Mazlum era all’università nel 2015. È riuscito a finire gli studi, nonostante negli anni successivi l’assassinio della sorella la polizia lo abbia tormentato. Aysel ci ha raccontato di come venisse senza tregua fermato e perquisito. Ci ha parlato dei cannoni ad acqua che venivano usati ripetutamente contro la casa di famiglia, dei veicoli armati che continuavano a stanziare dinanzi all’abitazione. Ai suoi figli è stato impedito di lavorare, erano sempre seguiti. Tutto questo, per Aysel, nel tentativo di farli impazzire, di giocare con i loro nervi e fargli compiere un passo falso. O per farli smettere di chiedere giustizia. “Ma io chiederò giustizia fino alla morte. E se muoio io, c’è qualcun altro che la chiederà. Dilek ha dei fratelli. Abbiamo dei nipoti. Anche loro chiederanno giustizia”.

Il fratello più piccolo di Dilek, Mazlum

Mazlum ha lasciato la Turchia e ha chiesto asilo politico nel Regno Unito. Era arrivato a Londra quest’anno, viveva lì da pochi mesi, in compagnia di alcuni parenti i quali, insieme ad altri compagni turchi, hanno provato ad aiutarlo a sistemarsi e ambientarsi, in attesa della risposta in merito alla richiesta di asilo politico.

Ma Mazlum non ha voluto ricominciare una vita lontano da casa. Ha deciso che bastava così. E si è impiccato, a Londra, lo scorso mercoledì 28 giugno.

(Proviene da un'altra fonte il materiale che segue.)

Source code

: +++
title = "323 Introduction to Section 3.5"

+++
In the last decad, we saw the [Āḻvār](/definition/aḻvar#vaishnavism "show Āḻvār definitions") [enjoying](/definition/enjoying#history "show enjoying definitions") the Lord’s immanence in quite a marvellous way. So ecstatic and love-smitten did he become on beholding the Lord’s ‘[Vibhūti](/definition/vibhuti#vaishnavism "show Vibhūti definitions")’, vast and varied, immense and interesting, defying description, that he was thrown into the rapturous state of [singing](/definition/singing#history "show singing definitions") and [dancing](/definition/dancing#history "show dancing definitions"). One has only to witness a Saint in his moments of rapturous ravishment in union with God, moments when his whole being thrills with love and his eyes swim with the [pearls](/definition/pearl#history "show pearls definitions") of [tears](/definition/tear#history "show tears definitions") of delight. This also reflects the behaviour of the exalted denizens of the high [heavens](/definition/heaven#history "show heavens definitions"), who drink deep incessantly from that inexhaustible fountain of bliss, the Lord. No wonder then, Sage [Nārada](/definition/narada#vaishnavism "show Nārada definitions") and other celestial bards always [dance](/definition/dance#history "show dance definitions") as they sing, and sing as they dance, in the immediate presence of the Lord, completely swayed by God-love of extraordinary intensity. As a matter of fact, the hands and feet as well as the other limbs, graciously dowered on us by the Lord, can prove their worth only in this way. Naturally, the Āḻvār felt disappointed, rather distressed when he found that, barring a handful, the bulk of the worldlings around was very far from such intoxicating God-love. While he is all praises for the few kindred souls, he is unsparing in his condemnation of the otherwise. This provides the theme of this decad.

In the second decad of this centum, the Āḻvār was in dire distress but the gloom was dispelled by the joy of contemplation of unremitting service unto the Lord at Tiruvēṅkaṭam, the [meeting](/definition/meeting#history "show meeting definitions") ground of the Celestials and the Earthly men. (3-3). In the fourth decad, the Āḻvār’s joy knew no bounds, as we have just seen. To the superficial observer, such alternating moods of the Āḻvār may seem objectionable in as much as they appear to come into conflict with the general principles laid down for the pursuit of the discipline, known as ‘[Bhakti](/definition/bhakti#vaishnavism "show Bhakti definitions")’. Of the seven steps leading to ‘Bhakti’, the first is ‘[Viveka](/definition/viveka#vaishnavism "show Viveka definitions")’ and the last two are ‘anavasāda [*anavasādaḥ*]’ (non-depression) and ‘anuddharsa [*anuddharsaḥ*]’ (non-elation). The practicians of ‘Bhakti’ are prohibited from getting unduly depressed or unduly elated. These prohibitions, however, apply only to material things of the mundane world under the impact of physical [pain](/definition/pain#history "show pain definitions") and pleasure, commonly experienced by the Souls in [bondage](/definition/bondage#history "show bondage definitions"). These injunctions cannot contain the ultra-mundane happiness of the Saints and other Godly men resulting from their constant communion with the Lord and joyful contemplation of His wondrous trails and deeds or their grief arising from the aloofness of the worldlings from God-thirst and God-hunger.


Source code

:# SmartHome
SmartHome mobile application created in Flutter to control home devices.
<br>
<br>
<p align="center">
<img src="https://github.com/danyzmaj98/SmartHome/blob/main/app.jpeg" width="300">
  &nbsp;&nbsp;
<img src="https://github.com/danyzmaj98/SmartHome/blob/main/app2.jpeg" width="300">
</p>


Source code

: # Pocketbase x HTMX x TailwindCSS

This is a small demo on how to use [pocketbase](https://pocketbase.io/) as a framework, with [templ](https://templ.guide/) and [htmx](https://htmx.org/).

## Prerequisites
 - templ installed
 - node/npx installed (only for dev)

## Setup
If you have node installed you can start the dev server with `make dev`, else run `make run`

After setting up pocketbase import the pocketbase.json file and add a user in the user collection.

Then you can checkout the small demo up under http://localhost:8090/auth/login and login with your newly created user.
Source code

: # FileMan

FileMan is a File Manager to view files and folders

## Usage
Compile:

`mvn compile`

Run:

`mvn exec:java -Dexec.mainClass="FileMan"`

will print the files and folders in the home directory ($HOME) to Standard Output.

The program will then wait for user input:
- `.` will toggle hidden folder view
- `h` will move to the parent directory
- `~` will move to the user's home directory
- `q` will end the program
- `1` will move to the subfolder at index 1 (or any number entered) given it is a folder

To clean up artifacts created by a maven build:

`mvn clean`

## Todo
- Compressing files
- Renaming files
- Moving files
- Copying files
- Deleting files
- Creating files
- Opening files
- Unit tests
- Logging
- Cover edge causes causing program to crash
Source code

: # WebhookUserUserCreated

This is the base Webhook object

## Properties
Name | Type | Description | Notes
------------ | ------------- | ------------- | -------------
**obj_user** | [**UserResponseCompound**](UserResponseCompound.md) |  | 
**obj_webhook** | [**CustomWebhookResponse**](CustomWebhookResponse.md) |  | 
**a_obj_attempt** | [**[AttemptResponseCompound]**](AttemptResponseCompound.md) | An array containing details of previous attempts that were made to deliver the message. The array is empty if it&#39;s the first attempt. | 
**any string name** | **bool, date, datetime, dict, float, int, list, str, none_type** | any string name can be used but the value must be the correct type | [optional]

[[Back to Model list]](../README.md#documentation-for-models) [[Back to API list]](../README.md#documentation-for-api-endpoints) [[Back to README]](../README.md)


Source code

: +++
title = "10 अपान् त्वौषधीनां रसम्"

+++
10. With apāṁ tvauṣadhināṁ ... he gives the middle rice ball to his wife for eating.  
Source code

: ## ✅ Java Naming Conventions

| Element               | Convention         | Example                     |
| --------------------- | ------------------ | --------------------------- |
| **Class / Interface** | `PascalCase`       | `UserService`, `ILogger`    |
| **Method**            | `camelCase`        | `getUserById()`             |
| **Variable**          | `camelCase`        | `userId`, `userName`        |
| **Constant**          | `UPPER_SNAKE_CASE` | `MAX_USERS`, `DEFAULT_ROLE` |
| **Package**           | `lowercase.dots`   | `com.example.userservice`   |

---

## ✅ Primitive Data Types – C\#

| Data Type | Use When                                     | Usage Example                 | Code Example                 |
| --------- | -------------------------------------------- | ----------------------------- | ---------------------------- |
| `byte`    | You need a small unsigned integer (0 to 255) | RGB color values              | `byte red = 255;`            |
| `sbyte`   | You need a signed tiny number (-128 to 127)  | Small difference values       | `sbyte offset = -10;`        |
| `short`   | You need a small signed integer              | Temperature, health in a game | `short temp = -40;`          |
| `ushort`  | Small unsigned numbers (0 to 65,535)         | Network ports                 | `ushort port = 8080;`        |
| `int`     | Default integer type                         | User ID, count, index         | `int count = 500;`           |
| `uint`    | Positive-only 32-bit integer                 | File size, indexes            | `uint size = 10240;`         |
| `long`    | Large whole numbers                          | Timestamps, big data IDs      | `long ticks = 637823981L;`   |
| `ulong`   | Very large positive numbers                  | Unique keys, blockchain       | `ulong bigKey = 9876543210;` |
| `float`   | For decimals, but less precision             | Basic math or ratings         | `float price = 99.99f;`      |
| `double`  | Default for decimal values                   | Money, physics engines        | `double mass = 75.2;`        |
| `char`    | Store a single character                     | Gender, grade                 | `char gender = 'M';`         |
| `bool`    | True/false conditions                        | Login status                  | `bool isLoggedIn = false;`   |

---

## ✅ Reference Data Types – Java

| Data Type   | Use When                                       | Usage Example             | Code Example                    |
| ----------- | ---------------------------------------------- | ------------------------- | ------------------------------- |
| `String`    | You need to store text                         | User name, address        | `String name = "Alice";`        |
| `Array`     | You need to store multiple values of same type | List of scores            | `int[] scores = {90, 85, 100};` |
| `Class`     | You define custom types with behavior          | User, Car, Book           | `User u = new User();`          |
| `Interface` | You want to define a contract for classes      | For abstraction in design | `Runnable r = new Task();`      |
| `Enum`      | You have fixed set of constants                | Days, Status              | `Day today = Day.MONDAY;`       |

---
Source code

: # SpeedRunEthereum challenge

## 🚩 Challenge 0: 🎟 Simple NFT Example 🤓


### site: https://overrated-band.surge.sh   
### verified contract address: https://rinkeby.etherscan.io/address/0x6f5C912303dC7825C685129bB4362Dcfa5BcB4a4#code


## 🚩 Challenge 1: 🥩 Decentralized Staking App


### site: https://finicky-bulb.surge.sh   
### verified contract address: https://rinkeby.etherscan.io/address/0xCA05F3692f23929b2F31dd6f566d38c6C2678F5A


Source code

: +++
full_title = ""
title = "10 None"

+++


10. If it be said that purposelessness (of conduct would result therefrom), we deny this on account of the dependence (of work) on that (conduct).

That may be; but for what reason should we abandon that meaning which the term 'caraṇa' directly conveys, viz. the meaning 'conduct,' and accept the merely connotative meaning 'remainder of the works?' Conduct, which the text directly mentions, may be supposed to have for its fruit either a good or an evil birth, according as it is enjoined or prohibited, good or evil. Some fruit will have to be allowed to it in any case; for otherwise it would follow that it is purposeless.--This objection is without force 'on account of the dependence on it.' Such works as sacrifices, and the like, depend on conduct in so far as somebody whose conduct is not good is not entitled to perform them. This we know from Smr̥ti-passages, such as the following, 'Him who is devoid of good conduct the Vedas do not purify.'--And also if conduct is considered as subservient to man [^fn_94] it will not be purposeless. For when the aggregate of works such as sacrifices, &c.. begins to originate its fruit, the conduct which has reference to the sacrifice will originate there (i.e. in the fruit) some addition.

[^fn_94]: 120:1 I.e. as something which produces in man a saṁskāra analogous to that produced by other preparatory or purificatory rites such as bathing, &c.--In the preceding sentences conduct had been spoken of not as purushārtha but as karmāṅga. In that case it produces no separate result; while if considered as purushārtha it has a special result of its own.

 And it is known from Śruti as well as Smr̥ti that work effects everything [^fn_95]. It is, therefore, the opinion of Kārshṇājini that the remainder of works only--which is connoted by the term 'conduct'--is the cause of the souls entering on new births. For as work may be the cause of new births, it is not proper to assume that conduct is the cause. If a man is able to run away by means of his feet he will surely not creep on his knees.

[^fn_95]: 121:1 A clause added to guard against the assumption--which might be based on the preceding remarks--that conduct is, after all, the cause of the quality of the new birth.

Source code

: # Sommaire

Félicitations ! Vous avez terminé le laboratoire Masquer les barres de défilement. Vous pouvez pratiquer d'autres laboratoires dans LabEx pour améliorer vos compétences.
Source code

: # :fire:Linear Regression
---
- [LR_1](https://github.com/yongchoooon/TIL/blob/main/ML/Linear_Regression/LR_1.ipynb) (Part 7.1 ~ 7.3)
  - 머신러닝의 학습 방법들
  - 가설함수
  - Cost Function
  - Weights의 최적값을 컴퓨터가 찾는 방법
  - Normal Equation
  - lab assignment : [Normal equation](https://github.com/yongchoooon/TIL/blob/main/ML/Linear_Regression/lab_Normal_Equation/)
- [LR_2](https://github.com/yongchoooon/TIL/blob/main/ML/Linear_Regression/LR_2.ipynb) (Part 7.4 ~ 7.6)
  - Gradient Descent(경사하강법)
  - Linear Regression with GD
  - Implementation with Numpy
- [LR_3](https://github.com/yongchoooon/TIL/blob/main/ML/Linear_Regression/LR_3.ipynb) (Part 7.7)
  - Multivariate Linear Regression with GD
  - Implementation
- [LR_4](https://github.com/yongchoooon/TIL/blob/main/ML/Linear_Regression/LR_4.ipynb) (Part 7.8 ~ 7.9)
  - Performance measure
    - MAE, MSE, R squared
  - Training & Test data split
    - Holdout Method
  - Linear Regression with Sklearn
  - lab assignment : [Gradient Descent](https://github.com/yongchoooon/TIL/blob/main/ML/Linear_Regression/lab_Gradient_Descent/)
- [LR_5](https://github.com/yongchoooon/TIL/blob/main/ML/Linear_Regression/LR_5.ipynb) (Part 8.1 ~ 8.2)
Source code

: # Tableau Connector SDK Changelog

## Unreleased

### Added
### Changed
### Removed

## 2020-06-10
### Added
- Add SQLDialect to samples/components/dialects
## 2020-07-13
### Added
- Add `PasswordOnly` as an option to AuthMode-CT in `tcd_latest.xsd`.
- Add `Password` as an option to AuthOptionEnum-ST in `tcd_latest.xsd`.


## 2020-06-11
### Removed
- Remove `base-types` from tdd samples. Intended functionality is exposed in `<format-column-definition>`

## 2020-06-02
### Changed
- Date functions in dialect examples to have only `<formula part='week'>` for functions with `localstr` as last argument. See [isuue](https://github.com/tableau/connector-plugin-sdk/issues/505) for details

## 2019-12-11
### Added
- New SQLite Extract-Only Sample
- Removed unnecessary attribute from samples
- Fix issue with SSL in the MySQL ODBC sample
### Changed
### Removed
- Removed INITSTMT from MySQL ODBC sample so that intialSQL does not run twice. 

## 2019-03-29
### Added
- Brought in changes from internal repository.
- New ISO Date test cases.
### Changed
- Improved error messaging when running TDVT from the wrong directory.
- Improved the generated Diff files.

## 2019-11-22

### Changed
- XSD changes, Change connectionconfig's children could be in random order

Aysel è rimasta sola con suo marito, che pure rischia di finire in galera. Una figlia ammazzata, un figlio suicida, uno in prigione per 20 anni e due figli costretti a fuggire per non subire la stessa sorte. Tutto perché chiedeva democrazia e giustizia. “Spero che giustizia verrà fatta un giorno”, ci diceva in questa video intervista di pochi mesi fa. Ma probabilmente potrebbe bastarle, solo per cominciare, che si mettesse fine alle ingiustizie che lei e tutta la sua famiglia stanno subendo ormai da otto anni.